The article isn't entirely correct about the early web being completely free. Netscape was not free software, at least on paper. In practice they didn't try to stop people from spreading it far and wide and I think the sales were somewhat modest despite being the core element of a technological revolution. Also, I guess NCSA Mosiac was technically around, but it lacked enough features to make it a second class citizen compared to Netscape Navigator.

navanchauhan 15 November 2024
Shameless plug but I maintain a gopher client for iOS/macOS/visionOS: https://web.navan.dev/iGopherBrowser/
relistan 15 November 2024
Gopher was how I first got on the Internet in 1991. Cleveland FreeNet (like an Internet BBS) supported connecting to other FreeNets and Buffalo FreeNet had gopher. I searched lots of ftp sites, read lots. You also had 1.5MB of space you could use to download software to temporarily on Buffalo FreeNet. With gopher, two freenets, and zmodem, I downloaded and installed my first Linux system in 1992: 0.95a running on a 386sx16 with 4mb of memory and a 40mb HD. Gopher opened up the Internet when I was a kid in high school and the web wasn’t a thing. I’ll forever be grateful.
jhbadger 14 November 2024
Interesting that the article brings up the original 1990s GopherCons (which were conferences for discussing the Gopher protocol). I'm mildly annoyed that the Go programming community (which uses a gopher as a mascot) has reused the name for their conventions, but I guess it's been unused for a while.
rickcarlino 15 November 2024
If the idea of a text first structured hyper text protocol interests you, consider taking a look at the Gemini protocol, a modern equivalent. https://geminiprotocol.net/
snvzz 14 November 2024
Efficient too.

Even the original IBM PC can comfortably browse gopher sites with gopherus[0].

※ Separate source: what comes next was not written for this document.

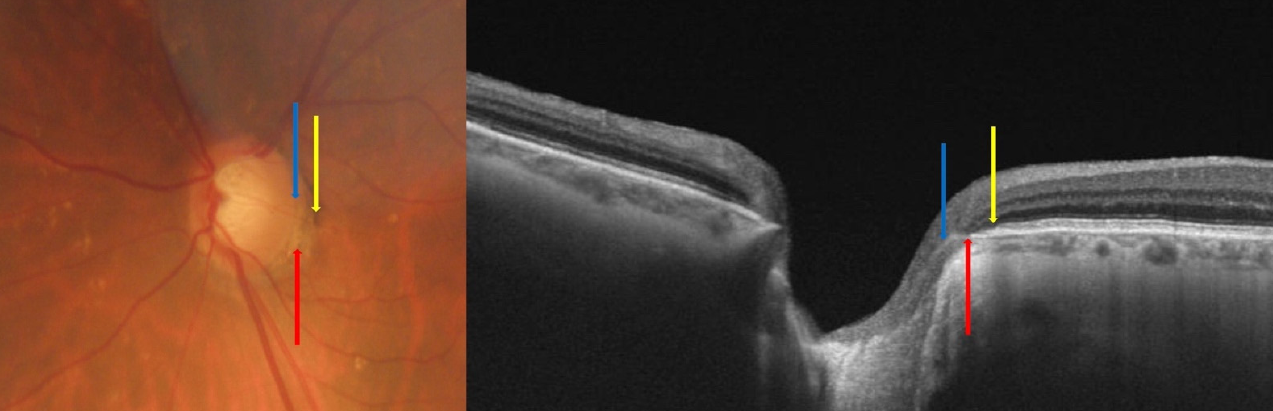
Table 1. ONH characteristics in myopic subjects. α -PPA Irregular RPE with the presence of BM β -PPA Absence of the RPE and the presence of BM Absence of both the RPE and BM with the presence of only the γ -PPA peripapillary RNFL Table 1. Cont. Absence of microvessels larger than 50 microns usually within δ -PPA the γ -PPA zone Absence of microvessels larger than 50 microns usually δ -PPA within the γ -PPA zone Angle between two lines: the first line connecting the inner edges of BM on each side of the ONH on the cross-sectional OCT image Angle between two lines: the first line connecting the inner ONH tilt angle edges of BM on each side of the ONH on the cross-sectional and a second line connecting the two points of the clinical disc ONH tilt angle OCT image and a second line connecting the two points of the margin along the OCT cross-sectional scan clinical disc margin along the OCT cross-sectional scan Angle between the vertical meridian of the line connecting the Angle between the vertical meridian of the line connecting the ONH torsion angle center of the BMO and fovea and the longest diameter of the ONH torsion angle center of the BMO and fovea and the longest diameter of the BMO-delineated ONH margin defined by OCT BMO-delineated ONH margin defined by OCT Triangular hyporeflective shape with the apex heading into the ONH pits Triangular hyporeflective shape with the apex heading into the ONH pits interior of the ONH observed in enface images interior of the ONH observed in enface images Hyporeflective triangular thickening of the choroid with the base Hyporeflective triangular thickening of the choroid with the PICC at the optic disc border excluding peripapillary large choroidal PICC base at the optic disc border excluding peripapillary large vessels choroidal vessels Cystoid hyporeflective spaces in the peripapillary region around Cystoid hyporeflective spaces in the peripapillary region PPRS PPRS retinal vessels around retinal vessels Peripapillary staphy- Arched posterior sclera with less curvature in adjacent regions, Arched posterior sclera with less curvature in adjacent regions, Peripapillary staphyloma loma the choroid at the edge of the staphyloma is thinned the choroid at the edge of the staphyloma is thinned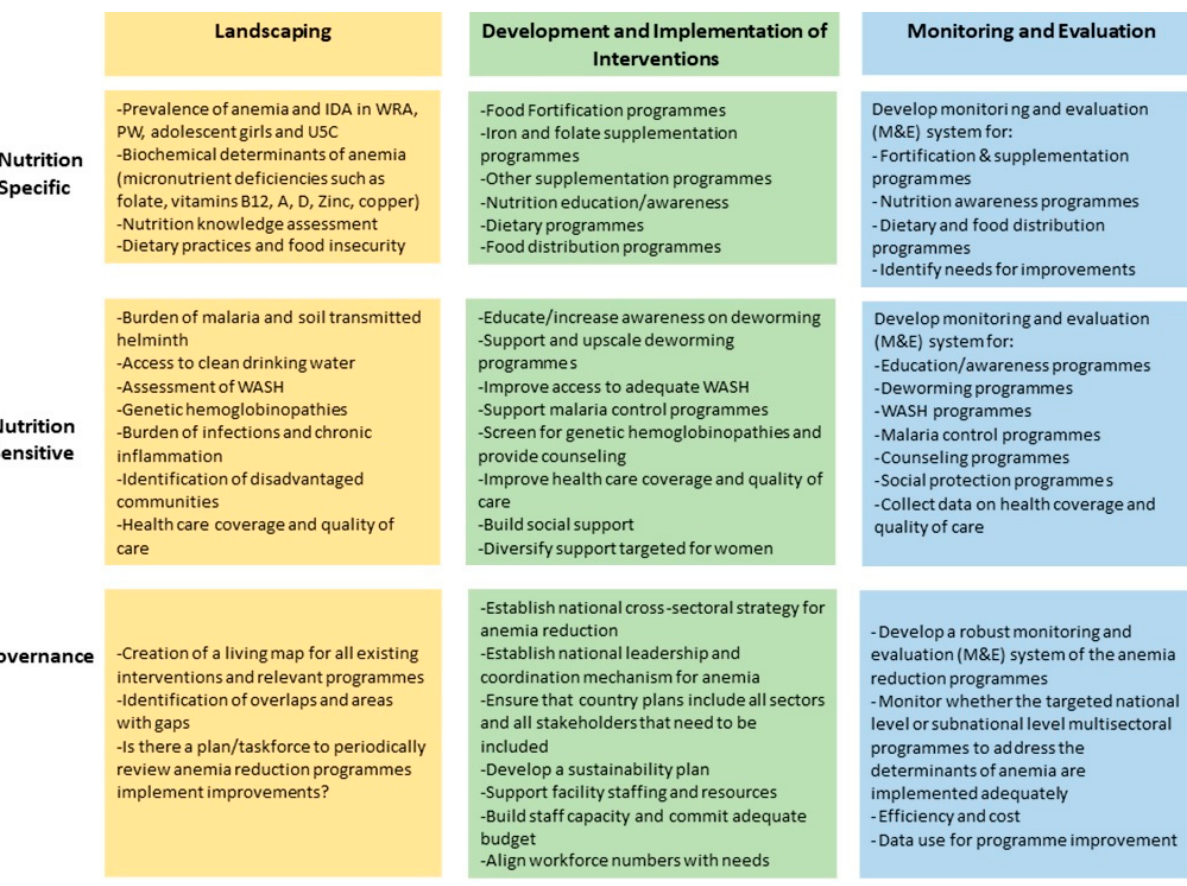
Figure 5. A framework for action for optimizing anemia reduction efforts in countries of the EMR. Abbreviations: EMR: Eastern Mediterranean Region; IDA: iron deficiency anemia; PW: pregnant women; U5C: underfive children; WASH: Water, Sanitation, and Hygiene; WRA: women of reproductive age.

0. https://gopherus.sourceforge.net/

doublerabbit 15 November 2024
Betamax instead of VHS

8-Track instead of cassette

Minidiscs instead of CDs

Yahoo instead of Google

Gopher instead of HTTP

I want to believe that such alternative universe exists. How do I get there? I'm tired of this one...

jmclnx 14 November 2024
gopher is still active, see gopher://sdf.org, access via lynx
icedchai 15 November 2024
I first got involved with the Internet in the early 90's (summer of 1991, I think), right when Gopher was taking off, but before the WWW. Times were so much simpler.
lindner 15 November 2024
Confirmed! I was a big metalhead \m/ and was responsible for all the Unix-y things and spent a lot of time maintaining the community.

Other hostnames we had from bands and SciFi

huskerdu / nirvana / supernova / arcwelder

hafnhaf (big bonus points if you can figure this one out, lol!)

ashpool / tessier / joeboy / countzero

anthk 15 November 2024
gopher://gopher.com

gopher://magical.fish

As for the client, you can use Lynx under Unix/Linux and Lagrange under everything else.

a1o 14 November 2024
Cool seeing the Archie Comics references!
FerretFred 15 November 2024
Check out my gopher server using lynx gopher://gopher.petergarner.net ... Enjoy!
eichi 15 November 2024
I thought it was about Golang mascot.